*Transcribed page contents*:
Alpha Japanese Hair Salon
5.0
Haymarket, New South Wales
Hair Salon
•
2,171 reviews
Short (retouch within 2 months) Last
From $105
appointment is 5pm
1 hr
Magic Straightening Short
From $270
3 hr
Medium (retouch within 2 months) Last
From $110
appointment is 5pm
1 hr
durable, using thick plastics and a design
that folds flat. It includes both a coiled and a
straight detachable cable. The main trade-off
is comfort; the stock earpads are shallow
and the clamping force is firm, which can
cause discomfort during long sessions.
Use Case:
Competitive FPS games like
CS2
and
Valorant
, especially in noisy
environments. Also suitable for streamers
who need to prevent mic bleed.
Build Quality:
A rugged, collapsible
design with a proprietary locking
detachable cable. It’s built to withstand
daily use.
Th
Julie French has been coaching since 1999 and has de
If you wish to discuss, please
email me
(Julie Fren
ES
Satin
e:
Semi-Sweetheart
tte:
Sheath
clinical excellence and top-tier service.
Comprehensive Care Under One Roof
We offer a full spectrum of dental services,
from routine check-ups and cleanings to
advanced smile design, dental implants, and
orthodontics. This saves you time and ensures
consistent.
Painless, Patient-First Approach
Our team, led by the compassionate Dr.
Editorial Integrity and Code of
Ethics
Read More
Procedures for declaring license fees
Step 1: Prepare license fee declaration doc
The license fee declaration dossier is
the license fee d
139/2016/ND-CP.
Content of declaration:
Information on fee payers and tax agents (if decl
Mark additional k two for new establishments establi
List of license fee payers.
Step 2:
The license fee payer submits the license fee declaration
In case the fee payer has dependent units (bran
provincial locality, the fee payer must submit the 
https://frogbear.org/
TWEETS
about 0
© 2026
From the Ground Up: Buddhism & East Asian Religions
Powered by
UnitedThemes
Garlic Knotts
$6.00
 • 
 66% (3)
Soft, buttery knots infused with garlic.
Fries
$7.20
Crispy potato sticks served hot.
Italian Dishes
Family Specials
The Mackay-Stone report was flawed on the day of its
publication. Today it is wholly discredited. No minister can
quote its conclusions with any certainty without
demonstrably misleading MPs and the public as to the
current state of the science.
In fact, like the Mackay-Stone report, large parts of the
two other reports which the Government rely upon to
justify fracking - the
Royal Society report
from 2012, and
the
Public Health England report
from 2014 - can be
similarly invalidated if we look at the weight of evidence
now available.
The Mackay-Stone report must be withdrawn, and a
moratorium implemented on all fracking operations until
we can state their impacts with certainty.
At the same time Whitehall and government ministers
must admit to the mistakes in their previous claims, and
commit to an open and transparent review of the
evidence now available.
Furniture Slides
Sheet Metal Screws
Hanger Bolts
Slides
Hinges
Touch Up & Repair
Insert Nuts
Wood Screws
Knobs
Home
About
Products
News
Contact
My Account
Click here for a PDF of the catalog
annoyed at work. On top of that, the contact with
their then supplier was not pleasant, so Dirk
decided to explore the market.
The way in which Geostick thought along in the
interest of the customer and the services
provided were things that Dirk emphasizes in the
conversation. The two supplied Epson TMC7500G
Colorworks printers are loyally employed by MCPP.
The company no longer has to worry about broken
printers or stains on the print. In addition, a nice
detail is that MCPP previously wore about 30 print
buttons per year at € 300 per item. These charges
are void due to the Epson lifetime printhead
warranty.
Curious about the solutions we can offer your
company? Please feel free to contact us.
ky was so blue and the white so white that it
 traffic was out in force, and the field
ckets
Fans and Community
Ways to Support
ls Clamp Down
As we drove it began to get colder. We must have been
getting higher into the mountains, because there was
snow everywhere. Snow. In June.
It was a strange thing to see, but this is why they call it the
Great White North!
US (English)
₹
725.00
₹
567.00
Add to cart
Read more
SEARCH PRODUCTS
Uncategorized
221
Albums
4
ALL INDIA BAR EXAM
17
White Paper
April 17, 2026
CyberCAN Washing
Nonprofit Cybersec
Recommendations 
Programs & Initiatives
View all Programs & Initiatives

*DIRECTIONS*:
Please return the lines above exactly, from the first one down to the line with "139/2016/ND-CP.", and stop after that line.

*SOLUTION TO THE PROBLEM*:
Alpha Japanese Hair Salon
5.0
Haymarket, New South Wales
Hair Salon
•
2,171 reviews
Short (retouch within 2 months) Last
From $105
appointment is 5pm
1 hr
Magic Straightening Short
From $270
3 hr
Medium (retouch within 2 months) Last
From $110
appointment is 5pm
1 hr
durable, using thick plastics and a design
that folds flat. It includes both a coiled and a
straight detachable cable. The main trade-off
is comfort; the stock earpads are shallow
and the clamping force is firm, which can
cause discomfort during long sessions.
Use Case:
Competitive FPS games like
CS2
and
Valorant
, especially in noisy
environments. Also suitable for streamers
who need to prevent mic bleed.
Build Quality:
A rugged, collapsible
design with a proprietary locking
detachable cable. It’s built to withstand
daily use.
Th
Julie French has been coaching since 1999 and has de
If you wish to discuss, please
email me
(Julie Fren
ES
Satin
e:
Semi-Sweetheart
tte:
Sheath
clinical excellence and top-tier service.
Comprehensive Care Under One Roof
We offer a full spectrum of dental services,
from routine check-ups and cleanings to
advanced smile design, dental implants, and
orthodontics. This saves you time and ensures
consistent.
Painless, Patient-First Approach
Our team, led by the compassionate Dr.
Editorial Integrity and Code of
Ethics
Read More
Procedures for declaring license fees
Step 1: Prepare license fee declaration doc
The license fee declaration dossier is
the license fee d
139/2016/ND-CP.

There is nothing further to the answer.